I am continually reviewing real estate control documents, in connection with franchised businesses, where a franchisor requires some assurance that if your franchise rights are terminated or expire, they will be able to maintain control of your location. A boots on the ground storefront is the single best advertising a franchise system has, as well as the best way to build customer awareness and loyalty in a specific area, so some form of control makes sense, but to what extent?
Let's take the example of a frachisee who also owns the dirt his establishment sits on. Some franchisors will require upon termination of the franchise (or its expiration), that they have the right to retain the location for a specified time, typically at a market rental rate.

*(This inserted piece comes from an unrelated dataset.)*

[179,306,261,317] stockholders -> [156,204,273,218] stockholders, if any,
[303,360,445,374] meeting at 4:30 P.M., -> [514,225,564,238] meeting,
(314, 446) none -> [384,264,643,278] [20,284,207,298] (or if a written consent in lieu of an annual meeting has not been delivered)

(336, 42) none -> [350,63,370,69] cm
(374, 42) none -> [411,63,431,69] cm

As long as the term of the "optional" lease is reasonable, meaning for the remainder of the franchise agreement (if involuntarily terminated) or for five years following expiration, those terms can be fair and not materially impact the properties value or the investment of the property owner.

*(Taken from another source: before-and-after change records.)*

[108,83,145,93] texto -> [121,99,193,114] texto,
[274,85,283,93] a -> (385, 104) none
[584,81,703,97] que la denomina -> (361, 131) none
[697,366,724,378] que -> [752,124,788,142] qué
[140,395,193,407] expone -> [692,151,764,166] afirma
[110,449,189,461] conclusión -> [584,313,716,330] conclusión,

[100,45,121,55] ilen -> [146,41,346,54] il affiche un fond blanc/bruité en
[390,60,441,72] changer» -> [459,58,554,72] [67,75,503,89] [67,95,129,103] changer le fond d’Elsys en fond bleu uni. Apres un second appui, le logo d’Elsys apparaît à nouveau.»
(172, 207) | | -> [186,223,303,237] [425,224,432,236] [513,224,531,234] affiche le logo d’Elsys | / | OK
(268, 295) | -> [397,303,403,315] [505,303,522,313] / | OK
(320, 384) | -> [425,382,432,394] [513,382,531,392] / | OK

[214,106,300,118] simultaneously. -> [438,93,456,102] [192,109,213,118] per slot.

I have seen some agreements that allow a franchisor to take control of the property, for well below market rent, and for time periods that span tens of years after the termination event of the underlying franchise agreement. I advise clients to review the impact with their CPA, since there is a potential for negative implications with respect to value, marketability and retirement equity.
In many cases termination due to anything other then natural expiration typically indicates financial struggle, and in most cases an underperforming unit. One agreement that comes to mind, allowed a franchisor upon termination, to take control of the property, including options, for up to twenty (20) years. The base rent was calculated on an average of gross volume over a three-year span, mind you the underperforming years. The franchisor in some cases was paying 50% of the then market rent for the location. If an investor was looking to purchase this property, it would pen out to a much lower value, then a market rent analysis, thereby lowering the actual market value dramatically.

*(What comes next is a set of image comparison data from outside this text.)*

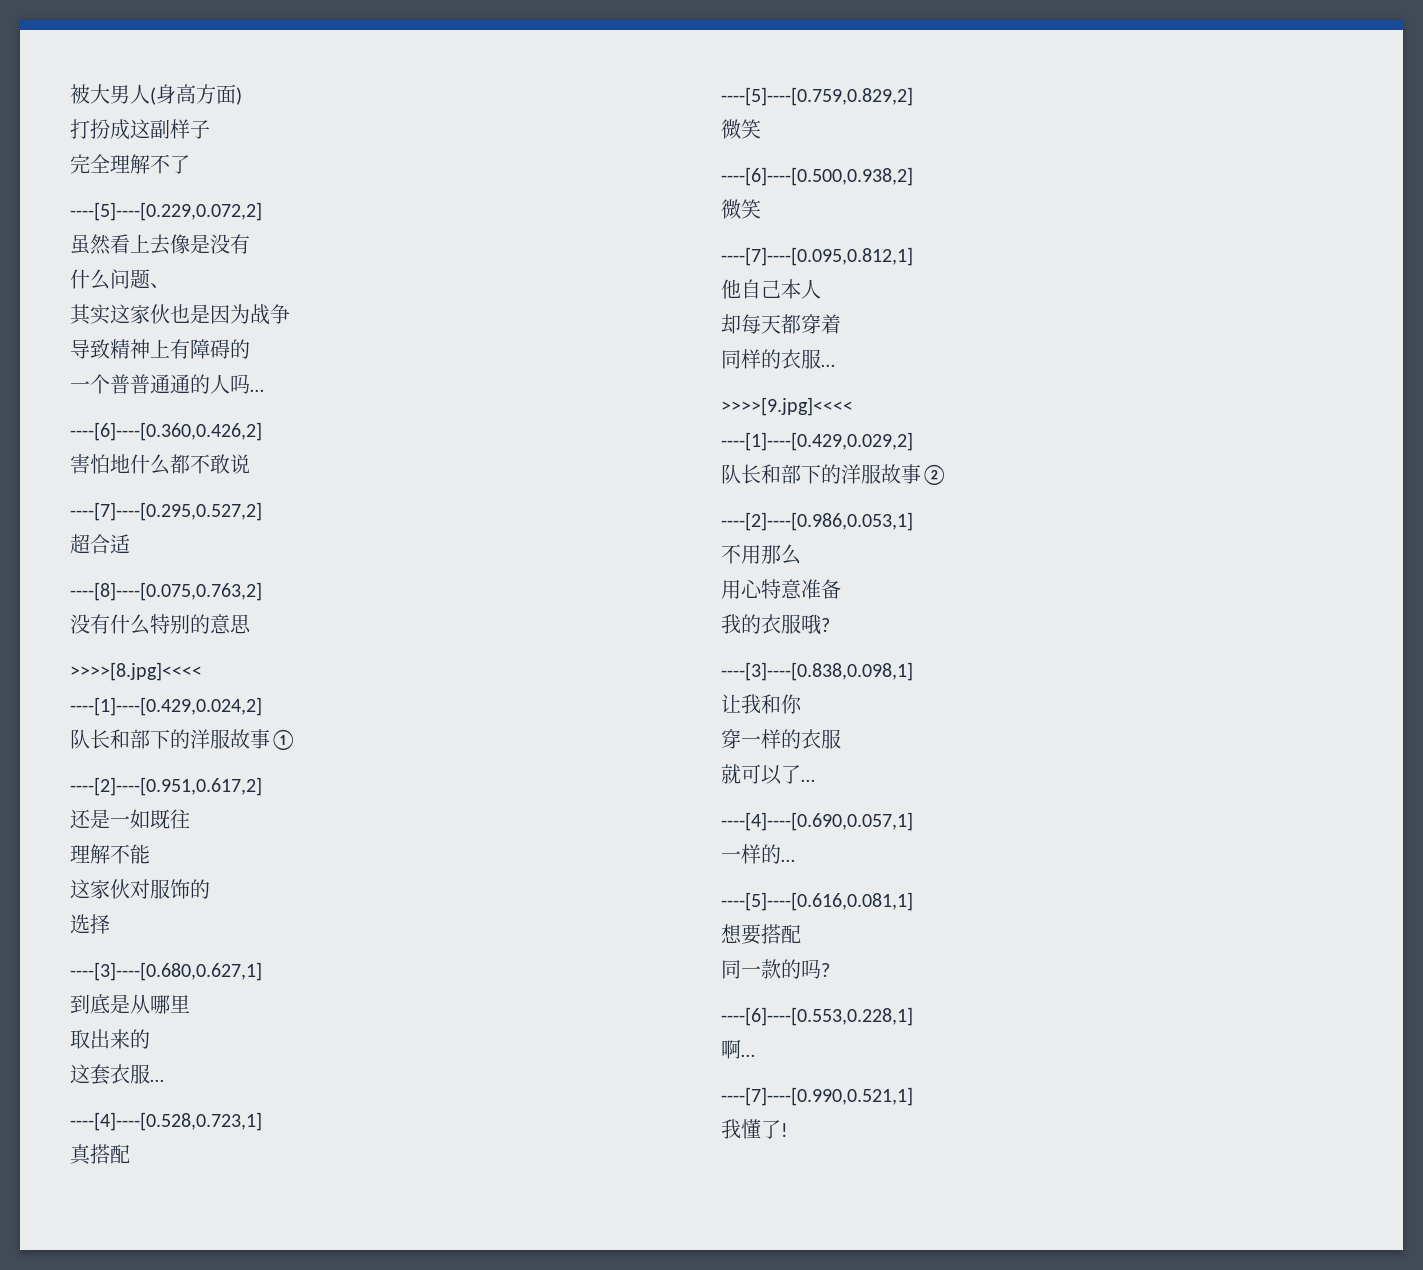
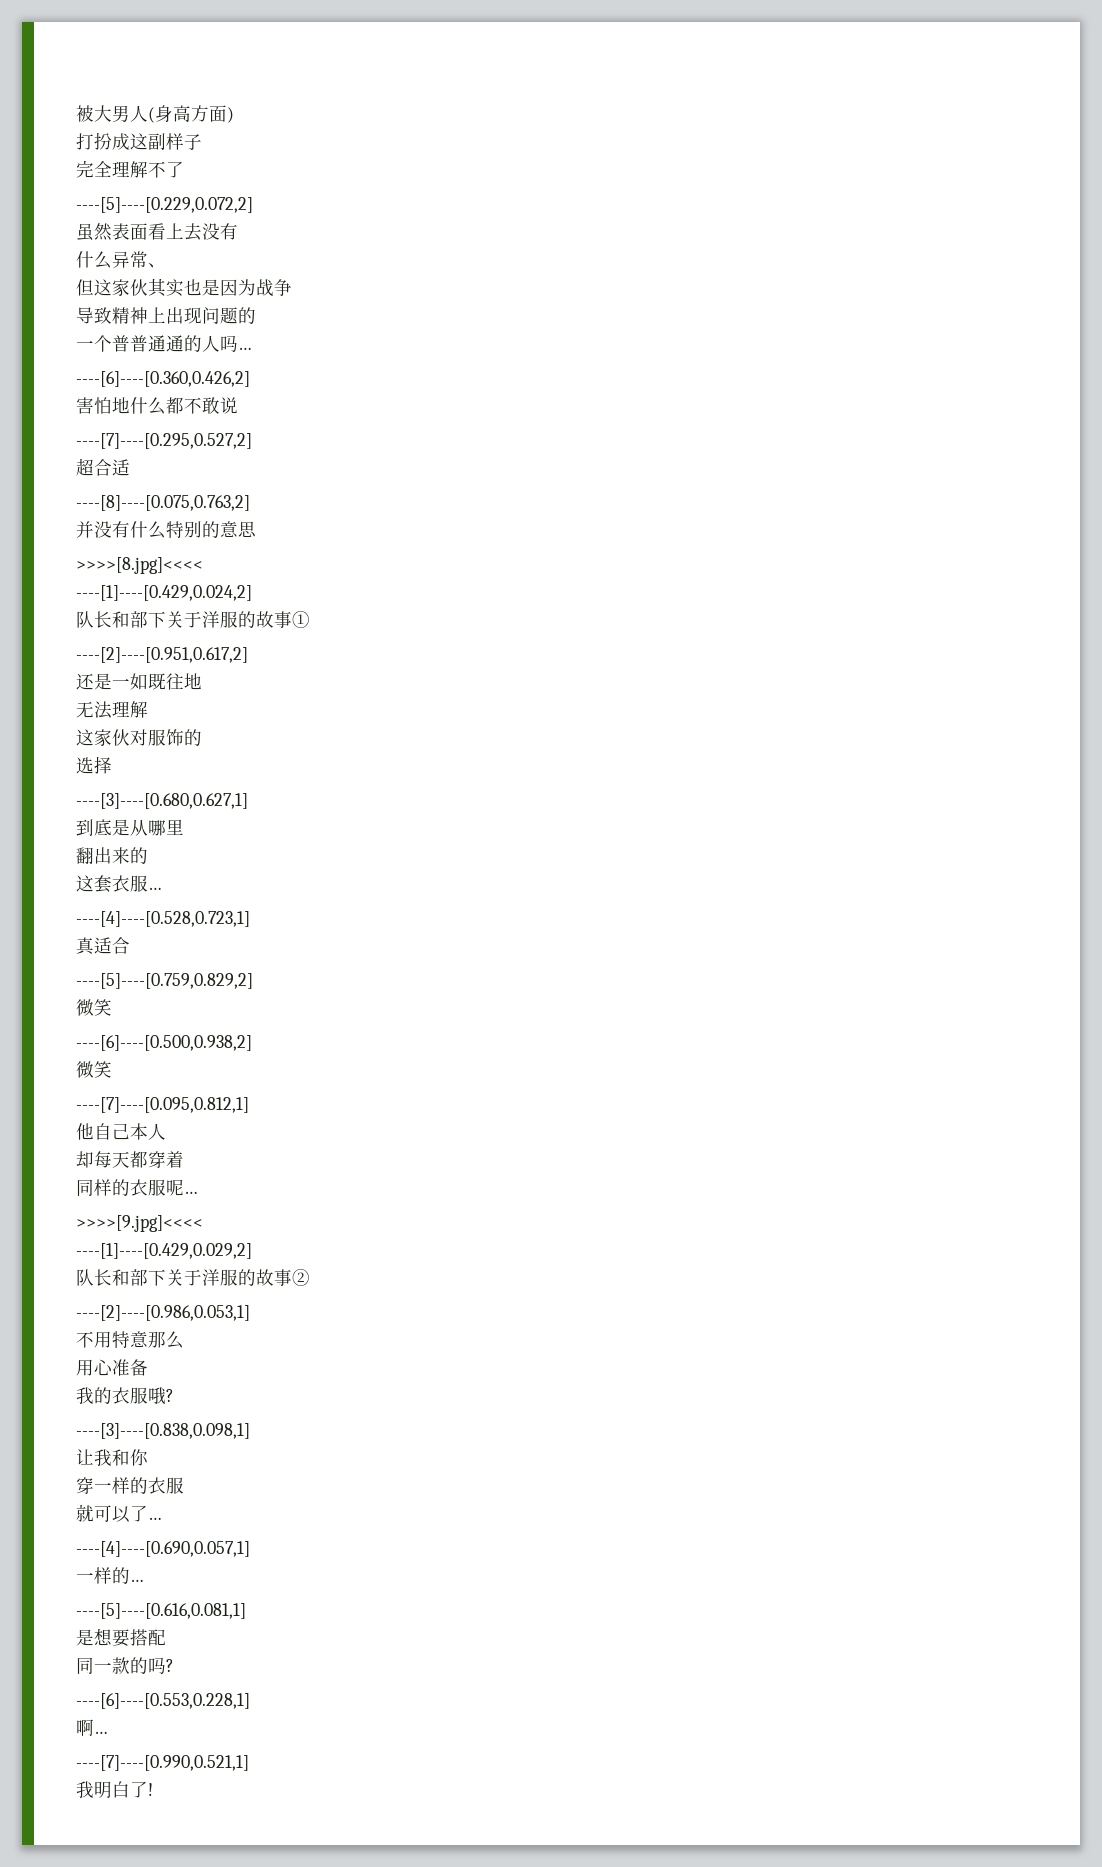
[110,234,210,255] 看上去像是 -> [112,223,202,241] 表面看上去
[110,269,150,289] 问题 -> [112,251,148,268] 异常
[70,304,170,325] 其实这家伙 -> [76,278,184,297] 但这家伙其实
[170,339,230,359] 有障碍 -> [166,307,238,324] 出现问题
(262, 591) none -> [76,521,94,538] 并
[170,729,230,749] 的洋服 -> [166,611,256,628] 关于洋服的
[70,844,150,864] // 理解不能 -> [184,673,202,690] [76,701,148,719] 地 // 无法理解
[70,1029,90,1049] 取 -> [76,847,94,864] 翻
[90,1144,130,1164] 搭配 -> [94,937,130,954] 适合
(821, 359) none -> [166,1179,184,1196] 呢
[821,464,881,484] 的洋服 -> [166,1269,256,1286] 关于洋服的
(761, 554) none -> [112,1331,148,1349] 特意
[761,579,802,599] 特意 -> (113, 1367) none
(913, 901) none -> [76,1629,94,1646] 是
[741,1119,761,1139] 懂 -> [94,1781,130,1799] 明白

Franchisees must be aware of the ramifications of certain documents which may not trigger for years into the future. They must, in a pre-commitment analysis, take into account eventualities, such as termination, to prepare and negotiate agreements before they are put into play.
Now, in many cases, with reasonable agreements, the property owner/franchisee will end up with a solid rent, and tenant for many years, but preparing for down stream events is a must in a relationship where you are bound for years to come.